**Activité 1:** Traduisez en anglais la phrase suivante du document source : « Les Hollandais obtenaient le droit de commercer librement dans toutes les colonies sauf celles de l’Espagne et après accord du roi d’Espagne. »

**Document source:**
--------------------------------

Le promoteur de la liberté de navigation 

         Le droit de la mer sur lequel Grotius s’appuie est assurément nouveau par rapport au droit existant, celui exprimé par le jus commune. Ce droit accorde aux puissances maritimes d’importants pouvoirs de police et de justice, de jurisdictio, sur des espaces maritimes parfois très étendus[6]. Mais Grotius ne trouve pas dans ce droit une protection suffisante pour la défense des intérêts bataves puisque les Provinces-Unies ne sont pas constituées en entité politique reconnue. Il choisit donc dans le Mare liberum de retourner aux origines mêmes de ce droit, c’est à dire au droit romain qui proclame sans détour la liberté des mers.

L’argumentation du Mare Liberum

         Le Mare liberum[7] se présente sous la forme d’un mémoire d’avocat divisé en 13 courts chapitres. Après un premier chapitre où Grotius explique qu’en vertu du droit des gens la navigation est libre entre les peuples, il aborde les six raisons qui font que les Portugais sont démunis de titres pour interdire la navigation vers l’Inde : ils n’ont aucun droit de propriété au titre de la découverte, ni par suite de la « donation du souverain pontife », ni pour raison de guerre. Les Portugais n’ont également aucun droit exclusif de navigation, que ce soit au titre d’occupation, de donation, de prescription ou de coutume. Et enfin au chapitre VII, Grotius peut affirmer que, « en vertu du droit des gens, le commerce est libre entre tous ». Il n’est pas l’exclusivité des Portugais, que ce soit là encore à titre d’occupation, de donation, de prescription, de coutume ou d’équité. Le chapitre XIII conclut : « Les Hollandais doivent se maintenir dans le droit de commercer avec l’Inde, soit en paix, soit en trêve, soit en guerre avec ceux qui s’y opposent ».

         Ce denier chapitre était une porte ouverte à la négociation. Celle-ci aboutit dans le cadre du traité d’Anvers signé entre l’Espagne et les Provinces-Unies le 9 avril 1609. Les Hollandais obtenaient le droit de commercer librement dans toutes les colonies sauf celles de l’Espagne et après accord du roi d’Espagne. On ne connaît pas précisément l’influence du texte de Grotius sur la négociation mais on doit raisonnablement penser que le Mare liberum a été extrait du manuscrit du De jure praedae et édité pour l’occasion. L’opuscule de Grotius n’en présente que plus d’intérêt.

--------------------------------

**Activité 2:** Déterminez combien de lignes des enregistrements contiennent le mot « headphones », en respectant la casse. Donnez uniquement ce nombre.

--------------------------------

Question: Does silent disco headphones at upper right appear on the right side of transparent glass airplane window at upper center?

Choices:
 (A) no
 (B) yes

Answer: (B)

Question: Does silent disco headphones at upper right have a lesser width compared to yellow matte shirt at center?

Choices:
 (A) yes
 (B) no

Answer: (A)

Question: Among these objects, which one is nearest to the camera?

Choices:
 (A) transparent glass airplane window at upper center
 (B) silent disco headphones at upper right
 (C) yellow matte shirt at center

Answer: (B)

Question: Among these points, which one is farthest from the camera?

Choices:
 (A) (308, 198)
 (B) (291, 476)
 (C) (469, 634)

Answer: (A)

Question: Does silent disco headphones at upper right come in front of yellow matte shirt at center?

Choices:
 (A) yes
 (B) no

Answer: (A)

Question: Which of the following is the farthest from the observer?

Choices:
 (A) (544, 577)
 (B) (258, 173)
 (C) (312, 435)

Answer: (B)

--------------------------------

**Réponse 1:** The Dutch obtained the right to trade freely in all the colonies except those of Spain, and after the agreement of the King of Spain.

**Réponse 2:** 4